Franz Ferdinand au Métropolis : De bonnes vibrations!
À la fin du concert, on a tous poussé un soupir de soulagement… non pas parce que le groupe écossais n’avait pas été à la hauteur, mais plutôt parce que la structure du Métropolis avait tenu le coup!
Car même s’ils n’ont que trois CD derrière la cravate, les gars de Franz Ferdinand sont passés maîtres dans l’art de pondre des titres à la rythmique si puissante qu’il est quasiment impossible de résister à l’envie de taper frénétiquement du pied à leur écoute.
Et ça, c’est quand on les entend à la radio.

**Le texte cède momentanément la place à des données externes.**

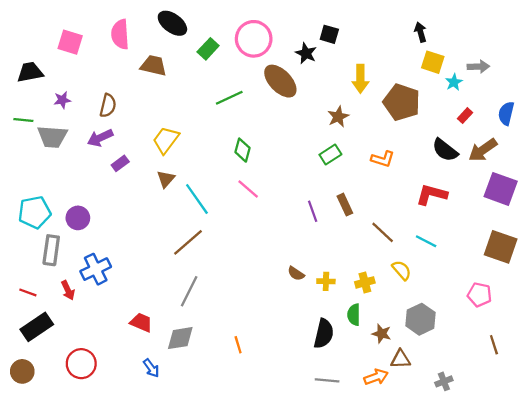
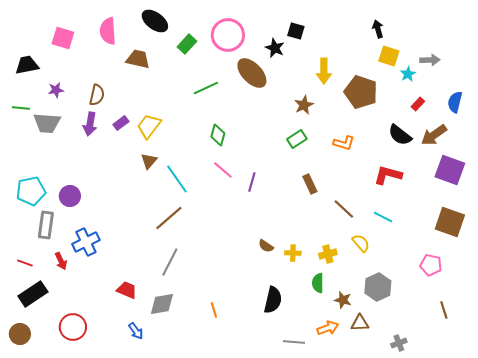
purple arrow: (100, 138) -> (90, 124), turned -55
purple rectangle: (120, 163) -> (121, 123), moved
purple line: (313, 211) -> (252, 182), moved, turned 36
black semicircle: (324, 334) -> (273, 300), moved
orange arrow: (376, 377) -> (328, 328), moved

Dans une salle pleine à craquer et en présence d’un quatuor en grande forme, c’est en sautant que la foule au parterre – et même au balcon – démontrait son enthousiasme.
Pas besoin de dire qu’on a craint que le drame du viaduc de la Concorde se répète…
Formidable intensité
C’est avec l’accrocheuse No You Girls (la toune qui joue dans les pubs télé pour iPod Touch) que Franz Ferdinand a ouvert la soirée de lundi.
Ayant pour seul décor un large drapé où figuraient leurs sympathiques minois, les rockeurs ont montré dès le départ une formidable intensité, enfilant les tubes comme Walk Away, Do You Want To, The Dark of the Matinée et Take Me Out.
Comme lors de leur tout premier passage à Montréal (au CEPSUM en 2005), Alex, Bob et Nick ont tous troqué leurs instruments pour des baguettes pendant la soirée, le temps de s’adonner à un jam enlevant sur la batterie de Paul au terme d’Outsiders.
Fait à mentionner, c’est en français que le chanteur Alex Kapranos s’adressait à la foule. On n’a pas toujours saisi ce qu’il disait (mis à part un «Bonjour les Québécois!» bien senti en début de soirée), mais on a apprécié le geste.
À l’exception d’une finale électro un peu trop longue (un clin d’Å“il à Blood, sa compilation dub parue en juin), Franz Ferdinand a offert une prestation sans tache qui nous a fait vibrer à tous les niveaux!